Consigne 1: Restitue à l'identique le passage de la critique en commençant par « Touchant à tous » et en poursuivant jusqu'à « que le confirmer. ».

────────

Le Trésor

Touchant à tous les registres sans faire de tapage, Corneliu Porumboiu compose, film après film, une peinture méticuleuse de la société roumaine contemporaine, et s’impose comme le plus important cinéaste actuel de son pays. Nouvelle perle à sa filmographie, “Le Trésor” ne fait que le confirmer.

Qu’est-ce qu’un trésor ? À cette question, chacune et chacun possède au moins deux réponses. L’une sentimentale, se référant à un objet matériel ou immatériel dénué de toute valeur marchande ; l’autre, absolue, désignant un bien universellement reconnu comme précieux, source de richesse potentielle pour son détenteur. Il est rare dans notre monde matérialiste que les deux définitions se superposent ou que l’une parvienne à se substituer à l’autre, à moins que l’on ait conservé une âme innocente. C’est le cas de Corneliu Porumboiu, qui malgré sa lucidité d’adulte, sait encore décocher des regards en direction d’un naturel merveilleux. Avoir un tel sens de l’absurdité et faire preuve d’autant de poésie relève du prodige.

────────

Consigne 2: Extrais chacune des lignes ci-dessous qui contient la chaîne « tuplet », en tenant compte de la casse.

Lignes fournies:
────────

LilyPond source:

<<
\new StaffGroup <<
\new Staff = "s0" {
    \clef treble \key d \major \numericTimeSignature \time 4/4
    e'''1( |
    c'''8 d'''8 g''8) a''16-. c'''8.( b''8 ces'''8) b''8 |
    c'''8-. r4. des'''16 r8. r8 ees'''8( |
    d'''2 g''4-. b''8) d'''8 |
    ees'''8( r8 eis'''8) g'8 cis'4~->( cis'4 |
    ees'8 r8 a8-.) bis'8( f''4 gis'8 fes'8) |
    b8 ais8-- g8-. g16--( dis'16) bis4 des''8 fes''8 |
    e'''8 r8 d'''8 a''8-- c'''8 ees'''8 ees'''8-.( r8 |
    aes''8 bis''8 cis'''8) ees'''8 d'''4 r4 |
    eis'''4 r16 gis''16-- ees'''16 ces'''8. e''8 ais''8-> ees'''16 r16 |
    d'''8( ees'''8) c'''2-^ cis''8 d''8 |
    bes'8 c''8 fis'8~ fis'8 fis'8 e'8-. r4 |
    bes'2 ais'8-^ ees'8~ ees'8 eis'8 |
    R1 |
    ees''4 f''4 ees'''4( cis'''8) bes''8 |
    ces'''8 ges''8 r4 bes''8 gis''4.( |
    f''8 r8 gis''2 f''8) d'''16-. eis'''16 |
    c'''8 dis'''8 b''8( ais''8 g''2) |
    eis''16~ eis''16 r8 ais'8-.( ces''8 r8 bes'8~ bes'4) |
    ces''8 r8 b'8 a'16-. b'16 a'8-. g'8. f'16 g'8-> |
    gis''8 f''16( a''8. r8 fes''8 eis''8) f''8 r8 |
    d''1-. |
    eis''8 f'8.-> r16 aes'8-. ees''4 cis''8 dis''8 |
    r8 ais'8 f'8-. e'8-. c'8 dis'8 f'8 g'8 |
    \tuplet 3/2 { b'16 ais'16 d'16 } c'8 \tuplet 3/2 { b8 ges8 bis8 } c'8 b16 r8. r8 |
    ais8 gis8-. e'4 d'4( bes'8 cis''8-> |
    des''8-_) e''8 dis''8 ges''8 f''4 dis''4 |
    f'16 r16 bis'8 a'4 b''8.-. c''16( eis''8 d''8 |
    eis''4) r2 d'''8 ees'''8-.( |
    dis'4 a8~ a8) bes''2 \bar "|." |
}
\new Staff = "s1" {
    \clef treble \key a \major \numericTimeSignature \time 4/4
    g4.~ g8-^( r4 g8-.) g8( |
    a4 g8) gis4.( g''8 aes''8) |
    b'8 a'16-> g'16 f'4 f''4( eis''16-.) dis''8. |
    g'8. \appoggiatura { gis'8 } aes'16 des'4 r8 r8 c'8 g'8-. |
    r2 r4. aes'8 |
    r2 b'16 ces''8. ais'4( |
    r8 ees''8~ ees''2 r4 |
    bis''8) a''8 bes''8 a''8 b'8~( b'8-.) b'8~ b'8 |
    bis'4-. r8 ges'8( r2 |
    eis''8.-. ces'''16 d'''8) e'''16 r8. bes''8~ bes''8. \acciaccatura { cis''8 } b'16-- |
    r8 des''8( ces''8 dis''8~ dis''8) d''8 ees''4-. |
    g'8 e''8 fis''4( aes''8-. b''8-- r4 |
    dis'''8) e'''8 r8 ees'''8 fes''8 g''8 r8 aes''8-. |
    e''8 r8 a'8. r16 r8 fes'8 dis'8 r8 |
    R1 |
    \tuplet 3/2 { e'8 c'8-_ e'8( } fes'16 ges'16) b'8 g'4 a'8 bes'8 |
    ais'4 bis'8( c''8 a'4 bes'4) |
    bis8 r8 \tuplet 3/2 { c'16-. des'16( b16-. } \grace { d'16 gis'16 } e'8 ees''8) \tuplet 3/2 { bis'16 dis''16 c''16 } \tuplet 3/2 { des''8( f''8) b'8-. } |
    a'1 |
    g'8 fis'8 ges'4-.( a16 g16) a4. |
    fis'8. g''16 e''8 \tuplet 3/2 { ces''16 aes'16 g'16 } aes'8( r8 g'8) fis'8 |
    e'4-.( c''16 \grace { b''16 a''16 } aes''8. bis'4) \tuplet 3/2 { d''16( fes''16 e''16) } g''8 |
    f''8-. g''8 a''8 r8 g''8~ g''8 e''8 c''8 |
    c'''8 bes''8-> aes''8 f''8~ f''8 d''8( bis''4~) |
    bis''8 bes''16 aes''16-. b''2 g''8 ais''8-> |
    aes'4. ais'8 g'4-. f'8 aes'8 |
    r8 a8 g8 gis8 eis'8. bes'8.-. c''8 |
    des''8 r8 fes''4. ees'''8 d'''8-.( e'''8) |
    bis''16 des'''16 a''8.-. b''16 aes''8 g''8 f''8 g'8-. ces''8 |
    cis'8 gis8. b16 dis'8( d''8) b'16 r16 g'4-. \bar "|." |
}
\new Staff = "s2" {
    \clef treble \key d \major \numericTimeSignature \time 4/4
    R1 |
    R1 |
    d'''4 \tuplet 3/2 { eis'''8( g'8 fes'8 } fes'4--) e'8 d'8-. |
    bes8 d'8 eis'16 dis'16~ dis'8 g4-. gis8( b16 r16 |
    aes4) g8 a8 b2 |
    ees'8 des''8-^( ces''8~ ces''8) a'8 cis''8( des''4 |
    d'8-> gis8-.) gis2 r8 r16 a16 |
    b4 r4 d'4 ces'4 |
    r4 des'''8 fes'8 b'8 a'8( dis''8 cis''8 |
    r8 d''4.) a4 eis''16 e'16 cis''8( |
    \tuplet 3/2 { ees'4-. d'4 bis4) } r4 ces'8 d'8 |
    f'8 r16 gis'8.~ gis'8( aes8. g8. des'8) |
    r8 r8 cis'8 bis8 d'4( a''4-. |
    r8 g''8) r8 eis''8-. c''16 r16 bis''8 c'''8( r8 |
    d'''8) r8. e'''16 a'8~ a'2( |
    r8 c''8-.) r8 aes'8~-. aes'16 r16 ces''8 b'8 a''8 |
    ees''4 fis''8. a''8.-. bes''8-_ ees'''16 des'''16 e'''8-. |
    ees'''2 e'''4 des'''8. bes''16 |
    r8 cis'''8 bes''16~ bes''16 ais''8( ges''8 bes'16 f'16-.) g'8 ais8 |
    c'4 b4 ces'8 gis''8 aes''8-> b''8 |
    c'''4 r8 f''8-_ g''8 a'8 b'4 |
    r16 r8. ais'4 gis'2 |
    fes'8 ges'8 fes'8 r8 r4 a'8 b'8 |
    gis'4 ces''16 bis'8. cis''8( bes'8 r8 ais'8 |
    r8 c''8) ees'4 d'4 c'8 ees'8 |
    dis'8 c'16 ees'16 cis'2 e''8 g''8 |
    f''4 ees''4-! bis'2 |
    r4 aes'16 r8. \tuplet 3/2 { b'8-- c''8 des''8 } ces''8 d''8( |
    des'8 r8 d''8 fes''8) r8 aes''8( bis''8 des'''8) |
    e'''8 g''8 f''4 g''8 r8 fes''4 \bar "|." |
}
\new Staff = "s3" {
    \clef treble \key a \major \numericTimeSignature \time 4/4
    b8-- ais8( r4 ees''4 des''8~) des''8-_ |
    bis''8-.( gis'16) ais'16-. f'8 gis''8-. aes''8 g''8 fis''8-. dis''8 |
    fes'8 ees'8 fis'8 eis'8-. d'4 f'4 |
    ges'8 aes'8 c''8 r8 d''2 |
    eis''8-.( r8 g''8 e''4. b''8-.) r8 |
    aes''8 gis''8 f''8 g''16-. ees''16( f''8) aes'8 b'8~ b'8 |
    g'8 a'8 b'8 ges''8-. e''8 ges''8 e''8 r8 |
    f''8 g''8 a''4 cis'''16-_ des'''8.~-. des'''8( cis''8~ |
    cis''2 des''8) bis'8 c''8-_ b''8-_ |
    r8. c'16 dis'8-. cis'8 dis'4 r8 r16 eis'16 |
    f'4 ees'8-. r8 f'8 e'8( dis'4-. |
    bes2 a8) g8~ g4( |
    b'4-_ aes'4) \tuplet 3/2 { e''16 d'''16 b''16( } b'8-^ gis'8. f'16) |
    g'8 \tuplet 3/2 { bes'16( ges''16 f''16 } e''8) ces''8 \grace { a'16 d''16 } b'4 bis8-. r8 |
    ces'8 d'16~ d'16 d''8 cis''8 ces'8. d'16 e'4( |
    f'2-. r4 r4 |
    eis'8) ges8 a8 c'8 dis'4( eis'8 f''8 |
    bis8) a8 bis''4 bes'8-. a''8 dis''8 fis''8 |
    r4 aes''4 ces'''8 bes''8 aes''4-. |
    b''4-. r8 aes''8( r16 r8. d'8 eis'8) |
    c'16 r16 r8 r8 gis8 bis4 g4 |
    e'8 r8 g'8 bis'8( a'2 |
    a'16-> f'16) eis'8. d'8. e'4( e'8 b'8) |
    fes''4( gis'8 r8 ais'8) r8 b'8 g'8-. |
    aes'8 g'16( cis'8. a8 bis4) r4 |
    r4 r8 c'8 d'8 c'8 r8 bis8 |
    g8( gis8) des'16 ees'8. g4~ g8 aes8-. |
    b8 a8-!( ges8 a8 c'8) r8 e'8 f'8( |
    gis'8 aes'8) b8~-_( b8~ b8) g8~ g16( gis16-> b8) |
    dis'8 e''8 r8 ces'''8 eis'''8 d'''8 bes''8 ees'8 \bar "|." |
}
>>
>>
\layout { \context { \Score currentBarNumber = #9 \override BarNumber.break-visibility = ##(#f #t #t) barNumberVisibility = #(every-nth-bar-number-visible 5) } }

────────

Réponse 1:
Touchant à tous les registres sans faire de tapage, Corneliu Porumboiu compose, film après film, une peinture méticuleuse de la société roumaine contemporaine, et s’impose comme le plus important cinéaste actuel de son pays. Nouvelle perle à sa filmographie, “Le Trésor” ne fait que le confirmer.

Réponse 2:
    \tuplet 3/2 { b'16 ais'16 d'16 } c'8 \tuplet 3/2 { b8 ges8 bis8 } c'8 b16 r8. r8 |
    \tuplet 3/2 { e'8 c'8-_ e'8( } fes'16 ges'16) b'8 g'4 a'8 bes'8 |
    bis8 r8 \tuplet 3/2 { c'16-. des'16( b16-. } \grace { d'16 gis'16 } e'8 ees''8) \tuplet 3/2 { bis'16 dis''16 c''16 } \tuplet 3/2 { des''8( f''8) b'8-. } |
    fis'8. g''16 e''8 \tuplet 3/2 { ces''16 aes'16 g'16 } aes'8( r8 g'8) fis'8 |
    e'4-.( c''16 \grace { b''16 a''16 } aes''8. bis'4) \tuplet 3/2 { d''16( fes''16 e''16) } g''8 |
    d'''4 \tuplet 3/2 { eis'''8( g'8 fes'8 } fes'4--) e'8 d'8-. |
    \tuplet 3/2 { ees'4-. d'4 bis4) } r4 ces'8 d'8 |
    r4 aes'16 r8. \tuplet 3/2 { b'8-- c''8 des''8 } ces''8 d''8( |
    b'4-_ aes'4) \tuplet 3/2 { e''16 d'''16 b''16( } b'8-^ gis'8. f'16) |
    g'8 \tuplet 3/2 { bes'16( ges''16 f''16 } e''8) ces''8 \grace { a'16 d''16 } b'4 bis8-. r8 |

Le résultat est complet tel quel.